Myers is correct that a defendant could be convicted under the initiation statute although “no chemical reaction would likely result, no controlled substances would be involved, and certainly no methamphetamine would be produced.” (Appellant Br. at 17). However, as Eason made clear, the Tennessee legislature’s intent to criminalize steps in the methamphetamine manufacturing process, including actions short of the actual manufacture of the drug, does not remove the offenses from the ambit of the ACCA, provided they still involve the manufacture of the drug. Further, Tennessee cases have held that the initiation offense must be committed knowingly. In State v. Banks, No. M2008–01823–CCA–R3–CD, 2010 WL 2943115, at *7 (Tenn. Crim. App.

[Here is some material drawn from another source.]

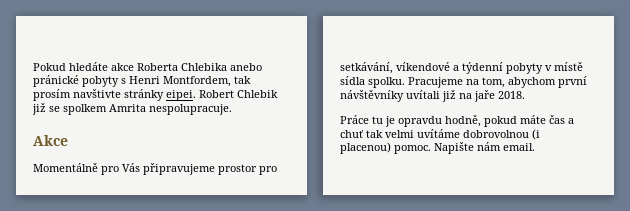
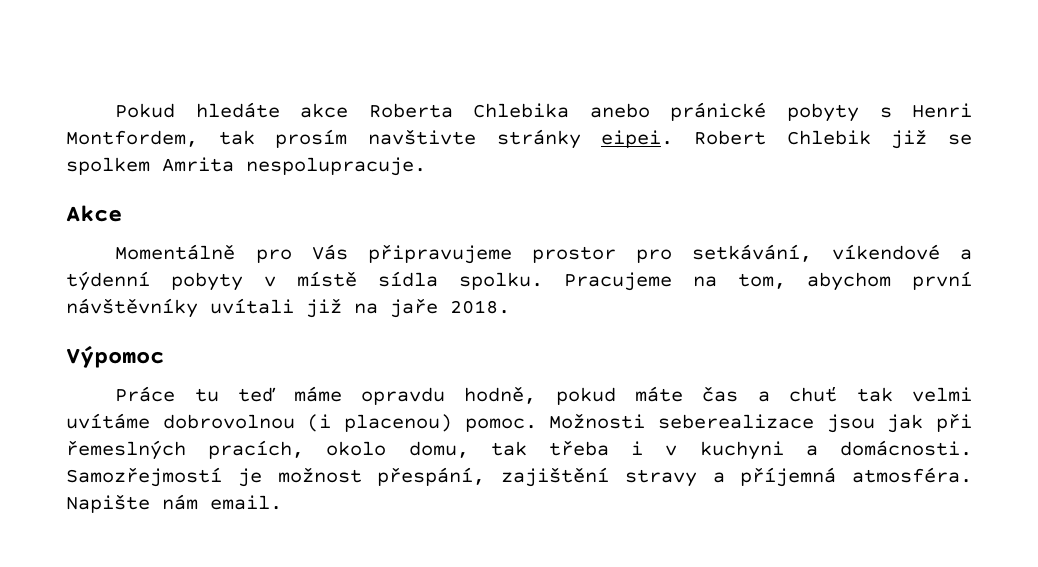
(525, 95) none -> [66,345,164,368] // Výpomoc
[385,116,395,127] je -> [238,386,342,402] teď máme
(431, 149) none -> [549,413,972,433] [66,440,973,460] [66,467,972,487] Možnosti seberealizace jsou jak při řemeslných pracích, okolo domu, tak třeba i v kuchyni a domácnosti. Samozřejmostí je možnost přespání, zajištění stravy a příjemná atmosféra.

July 26, 2010), the court explained:
Because the specific steps which comprise the initiation offense must be undertaken ‘knowingly,’ a person who inadvertently heats or mixes substances which are commonly used in the manufacture of methamphetamine, or purchases an over-the-counter drug containing a prohibited substance would not be guilty of a crime under the terms of the statute unless the state proved that the conduct was undertaken with the intent to initiate a process that would lead to the production of methamphetamine.
III. Conclusion
For the reasons above, we AFFIRM the district court’s application of the ACCA’s sentencing enhancement.